Apathy, a common neuropsychiatric symptom in patients with Parkinson's disease (PD), can occur both in the early and advanced stages of PD and may even precede the motor symptoms of the disease (Pagonabarraga et al., 2015). Apathy is a non-motor symptom that refers to a state of reduced motivation that manifests as diminished goal-directed behaviors, reduced interests, or emotional features that cannot be attributed to altered levels of consciousness, cognitive impairment, or emotional distress (Marin, 1991). Reportedly, apathy is associated with older age, cognitive impairment, depression, and more severely disabling disease in patients with PD (Pagonabarraga et al., 2015), which can negatively affect the quality of life of patients (Gerritsen et al., 2005) and increase the burden of the caregiver (Martinez-Martin et al., 2015).

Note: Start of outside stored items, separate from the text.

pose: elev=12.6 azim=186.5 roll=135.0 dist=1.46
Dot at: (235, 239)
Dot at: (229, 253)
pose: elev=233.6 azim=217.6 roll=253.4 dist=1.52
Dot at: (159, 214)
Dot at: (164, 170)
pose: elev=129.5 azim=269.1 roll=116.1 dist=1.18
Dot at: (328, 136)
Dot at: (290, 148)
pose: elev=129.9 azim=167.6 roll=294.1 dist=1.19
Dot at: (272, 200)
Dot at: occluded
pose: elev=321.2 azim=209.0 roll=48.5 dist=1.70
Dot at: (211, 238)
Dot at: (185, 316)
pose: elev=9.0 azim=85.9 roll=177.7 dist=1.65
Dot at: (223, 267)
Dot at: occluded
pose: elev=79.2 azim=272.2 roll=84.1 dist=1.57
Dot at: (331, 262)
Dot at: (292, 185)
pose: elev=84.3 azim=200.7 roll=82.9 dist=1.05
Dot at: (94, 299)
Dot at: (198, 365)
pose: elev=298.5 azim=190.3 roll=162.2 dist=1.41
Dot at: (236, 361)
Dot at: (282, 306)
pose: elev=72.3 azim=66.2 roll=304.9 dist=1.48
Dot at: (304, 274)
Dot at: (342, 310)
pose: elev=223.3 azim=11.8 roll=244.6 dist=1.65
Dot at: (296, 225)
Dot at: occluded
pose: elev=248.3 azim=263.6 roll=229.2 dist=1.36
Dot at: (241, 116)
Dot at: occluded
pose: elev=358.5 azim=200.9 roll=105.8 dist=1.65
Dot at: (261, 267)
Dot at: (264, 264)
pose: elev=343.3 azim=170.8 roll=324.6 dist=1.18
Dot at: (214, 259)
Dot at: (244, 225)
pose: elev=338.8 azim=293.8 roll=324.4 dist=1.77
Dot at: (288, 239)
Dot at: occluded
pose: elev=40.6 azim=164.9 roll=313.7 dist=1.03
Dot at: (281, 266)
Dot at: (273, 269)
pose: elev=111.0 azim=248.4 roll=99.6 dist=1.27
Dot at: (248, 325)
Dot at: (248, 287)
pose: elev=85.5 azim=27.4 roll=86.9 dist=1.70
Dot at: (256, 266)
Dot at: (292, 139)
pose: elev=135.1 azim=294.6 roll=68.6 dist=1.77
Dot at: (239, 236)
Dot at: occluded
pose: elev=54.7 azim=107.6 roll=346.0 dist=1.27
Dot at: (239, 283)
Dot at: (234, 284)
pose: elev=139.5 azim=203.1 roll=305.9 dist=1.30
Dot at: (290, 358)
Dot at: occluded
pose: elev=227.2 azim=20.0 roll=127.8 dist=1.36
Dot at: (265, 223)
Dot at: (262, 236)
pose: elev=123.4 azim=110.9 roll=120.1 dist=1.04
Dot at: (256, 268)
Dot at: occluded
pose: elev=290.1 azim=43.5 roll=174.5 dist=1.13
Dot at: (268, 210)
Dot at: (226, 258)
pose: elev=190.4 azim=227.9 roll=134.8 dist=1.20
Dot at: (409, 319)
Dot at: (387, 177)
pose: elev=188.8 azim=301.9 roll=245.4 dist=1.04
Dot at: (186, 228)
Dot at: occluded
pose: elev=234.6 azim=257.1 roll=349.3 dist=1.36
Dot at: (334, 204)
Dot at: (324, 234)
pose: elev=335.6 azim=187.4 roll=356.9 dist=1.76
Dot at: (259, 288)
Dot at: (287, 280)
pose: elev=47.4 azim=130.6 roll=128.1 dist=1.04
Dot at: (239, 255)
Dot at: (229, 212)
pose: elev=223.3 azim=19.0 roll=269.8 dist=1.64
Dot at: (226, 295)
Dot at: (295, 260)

Most previous studies on apathy in PD have used cross-sectional designs. Although apathy is commonly observed in patients with PD, its prevalence varies significantly (ranging from 16.5 to 60%; Den Brok et al., 2015). To date, few prospective studies with a repeated measures design have focused on apathy in PD. Most studies have included a short follow-up period or a small sample size (Pedersen et al., 2009; Santangelo et al., 2015b; Wee et al., 2016). Therefore, limited data are available regarding the long-term evolution and trajectory of apathy in patients with early-stage PD; further research is warranted to gain a deeper understanding of the associated and predicted factors of apathy in patients with PD. This information would benefit clinicians in real-world practice because apathy is often associated with poor prognosis (Starkstein et al., 2006) and poor response to treatment (Mega et al., 1999).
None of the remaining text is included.